The grandfather rule, on the other hand, provides that the nationality of the stockholders is material or
critical in determining the nationality of a corporation or its compliance with our laws on permissible
foreign investments.
Criteria
Under this rule, the stocks owned by or registered in the name of foreigners are sorted out and added
to determine if they meet the allowable maximum percentage of foreign ownership in nationalized
businesses, e.g., 30 percent for advertising companies, 25 percent for recruitment agencies and 60
percent for financing companies.
The past rulings of the SEC show that it applies the control test in determining a corporations
nationality, unless there are questions about the true character of such ownership.
If there are, the corporation is grandfathered, meaning, the nationality of the owners of the stocks
under question is examined to determine if it meets the nationality requirements.
With the PLDT ruling already in force, the SEC may have to set aside the control test and apply the
grandfather rule to corporations engaged in nationalized businesses.
For this purpose, it can require the key officials of the affected companies to submit sworn statements
of their compliance with the minimum requirement on ownership of common shares by Filipino
citizens.
But the problem is it is difficult to take affidavits at their face value. It is common knowledge that most
Filipinos have little regard for written statements even if made under oath and notary publics will
notarize any document for the right price.
Examination
If caught lying in a sworn statement (which is a big if), the person concerned can raise any of the
following defenses: lack of knowledge of the significance of his statement, that he signed upon a
lawyers advice, and that he acted in good faith in claiming compliance with the law.

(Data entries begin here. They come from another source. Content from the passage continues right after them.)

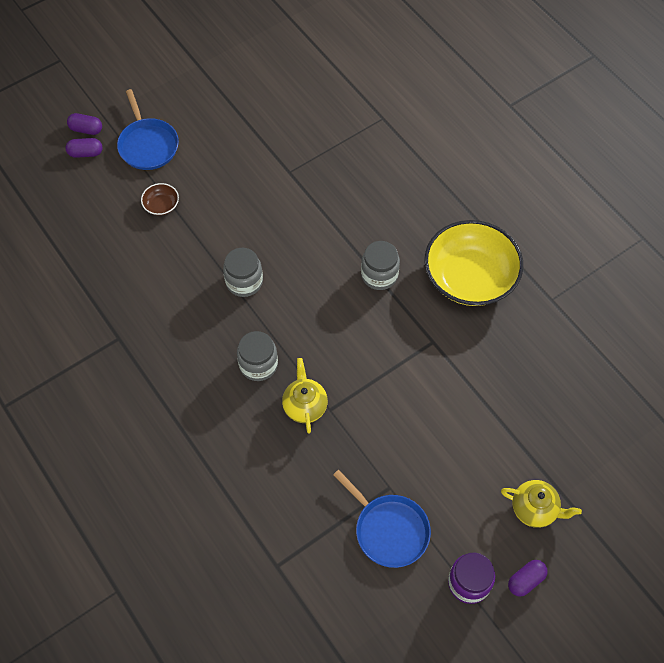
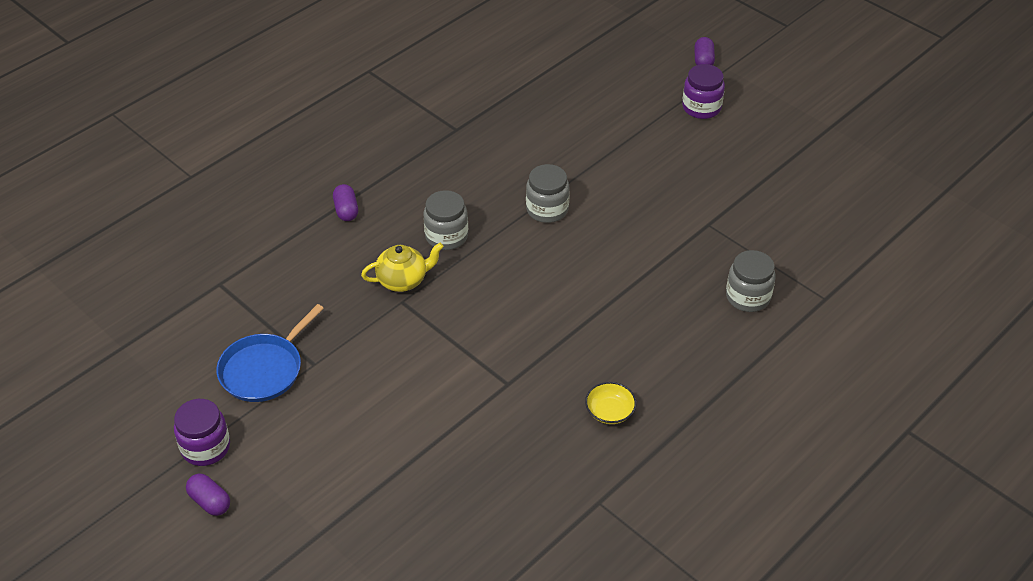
camera: 80 degrees right, 15 degrees down
(86, 153) = (672, 66): purple capsule -> purple capsule (346, 210)
(148, 145) = (701, 107): blue pan -> purple jar
(161, 205) = (626, 131): brown bowl -> none
(379, 275) = (588, 323): grey jar -> grey jar (748, 297)
(470, 277) = (610, 411): yellow bowl -> yellow bowl, size x0.40
(535, 509) = (299, 504): yellow teapot -> none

The more worrisome part of the problem is, the record of conviction in our country for perjury or false
affirmation in sworn statements is dismal. Hardly anybody goes to prison for that crime.
Unless the SEC wants to take a chance on the credibility of sworn statements, it has no recourse but
apply the grandfather rule to all covered corporations.
Its tough, but it has no choice. Otherwise, it runs the risk of being dressed down by the tribunal for
not performing its duty to monitor compliance by corporations with the nationality rules.
If the examination involves only natural persons, the task is easy. The birth certificates or passports of
the people will be the best proof of their nationality.
Unfortunately, its not going to be a walk in the park for corporations that are stockholders of
corporations covered by the nationality rules.
When the corporations under review consist of two or more corporations with different areas of
registration which, in turn, consist of corporations as stockholders, will the examination be limited to
the first layer of stockholder-corporations or would also cover the second or third layer, if any?
Layering of corporations (or using corporations as stockholders of other corporations in different
stages of organization) is a common practice in the business community. Unless used for unlawful
purposes, its perfectly legal.
The SEC has to make sure that, in applying the grandfather rule in its monitoring activities, the
business of business is not unduly hampered.